Establishing and maintaining defensible space around our property is all of our responsibilities. We are all part of the team that will protect our community should we find ourselves in the situation of a wildfire threatening town. A well-maintained landscape enhances the beauty and value of any property— and just as importantly, the work serves as a fuel break. The goal is to keep your landscape lean, clean and green. The following steps can reduce your home’s vulnerability from the threat of wildfire and reduce your use of irrigation.

ZONE 1: 30 feet or more adjacent to the home and beyond attachments such as wooden decks.
Within the first 10 feet of the home, use nonflammable landscaping materials (rock, pavers), or low level annuals or perennials less than 18 inches in height. There should be nothing flammable within 10 feet of the home.
Keep this area lightly irrigated and free from dead or dry vegetation, combustible debris, and accumulations of leaf and needle litter. Plants should be carefully spaced, low growing and free of vegetation high in resins, oils, and waxes that burn easily. Mow lawns regularly.

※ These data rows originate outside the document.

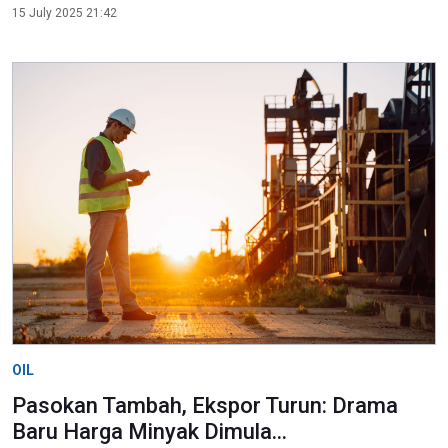
15 July 2025 21:42
OIL
Pasokan Tambah, Ekspor Turun: Drama
Baru Harga Minyak Dimula...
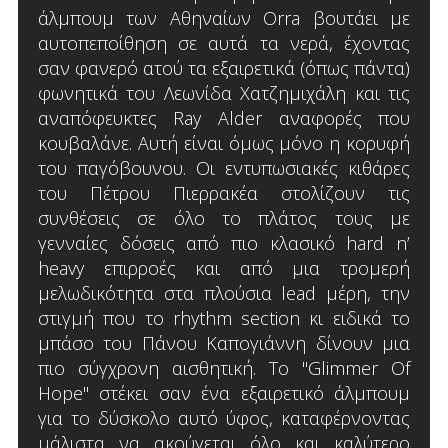
άλμπουμ των Αθηναίων Orra βουτάει με
αυτοπεποίθηση σε αυτά τα νερά, έχοντας
σαν φανερό ατού τα εξαιρετικά (όπως πάντα)
φωνητικά του Λεωνίδα Χατζημιχάλη και τις
αναπόφευκτες Ray Alder αναφορές που
κουβαλάνε. Αυτή είναι όμως μόνο η κορυφή
του παγόβουνου. Οι εντυπωσιακές κιθάρες
του Πέτρου Πιερρακέα στολίζουν τις
συνθέσεις σε όλο το πλάτος τους με
γενναίες δόσεις από πιο κλασικό hard n’
heavy επιρροές και από μια τρομερή
μελωδικότητα στα πλούσια lead μέρη, την
στιγμή που το rhythm section κι ειδικά το
μπάσο του Πάνου Καπογιάννη δίνουν μια
πιο σύγχρονη αισθητική. Το "Glimmer Of
Hope" στέκει σαν ένα εξαιρετικό άλμπουμ
για το δύσκολο αυτό ύφος, καταφέρνοντας
μάλιστα να ακούγεται όλο και καλύτερο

Prune all trees up 1/3 the height of the tree or so the lowest limbs are 10-15 feet from the ground. If adjacent to a structure, prune up to the eave level. Clearance shall be a minimum of 10 feet from chimneys/stovepipes. Keep roof surfaces clear.
Thin out living vegetation 30 to 50% within this zone to decrease fire intensity and continuous path of travel.

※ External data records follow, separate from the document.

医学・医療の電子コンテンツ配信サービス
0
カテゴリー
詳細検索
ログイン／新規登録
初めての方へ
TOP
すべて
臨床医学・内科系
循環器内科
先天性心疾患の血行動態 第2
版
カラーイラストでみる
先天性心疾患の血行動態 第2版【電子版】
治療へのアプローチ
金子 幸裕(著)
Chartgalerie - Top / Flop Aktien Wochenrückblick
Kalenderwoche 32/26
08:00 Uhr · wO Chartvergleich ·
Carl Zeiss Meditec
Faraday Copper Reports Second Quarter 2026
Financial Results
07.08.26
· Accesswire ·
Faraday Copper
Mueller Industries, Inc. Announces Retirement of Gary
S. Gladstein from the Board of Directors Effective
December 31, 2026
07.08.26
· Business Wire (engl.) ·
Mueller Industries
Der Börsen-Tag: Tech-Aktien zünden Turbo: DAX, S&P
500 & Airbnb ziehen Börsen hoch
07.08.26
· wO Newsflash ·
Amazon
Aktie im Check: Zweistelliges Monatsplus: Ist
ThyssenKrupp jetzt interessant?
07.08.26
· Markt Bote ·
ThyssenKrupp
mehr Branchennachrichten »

Allow space between tops of trees to reduce the risk of crown fire.
Keep firewood stacks/piles at least 30 feet from the home. If this is not possible, from June 1 to September 30, cover entire woodpile with properly secured, fire resistive, California State Fire Marshal tagged tarp.
Water plants and trees as needed to ensure they are healthy. Do not use finely shredded mulch and mulch should be wetted periodically.
Areas around and above propane tanks need to be kept clear of vegetation for 10 feet.
ZONE 2: Approximately 30 to 100 feet from the home (if your property size permits).
Leave approximately 30 feet between clusters of two to three trees, or approximately 20 feet between individual trees. Do not remove more than 1/3 of the crown density.
Limit vegetation that serves as a link between low level vegetation and tree tops (ladder fuels).
Prune trees so branches and leaves are at least 10-15 feet above the ground.
Give yourself added protection with “fuel breaks,” such as gravel walkways, and lawns.
Remove any dead or dying material from yard and break up continuous patches of brush species to slow fire advance and decrease heat productivity.

Property owners who are unable to do this work themselves are encouraged to hire a licensed professional who both understand this information and can apply it to the property. MLFD maintains a list of qualified contractors that can perform this work.

Failure to comply with the regulations and clear your property in a timely fashion is not only expensive, but endangers the lives and homes of your neighbors, the community, and the firefighters who protect them.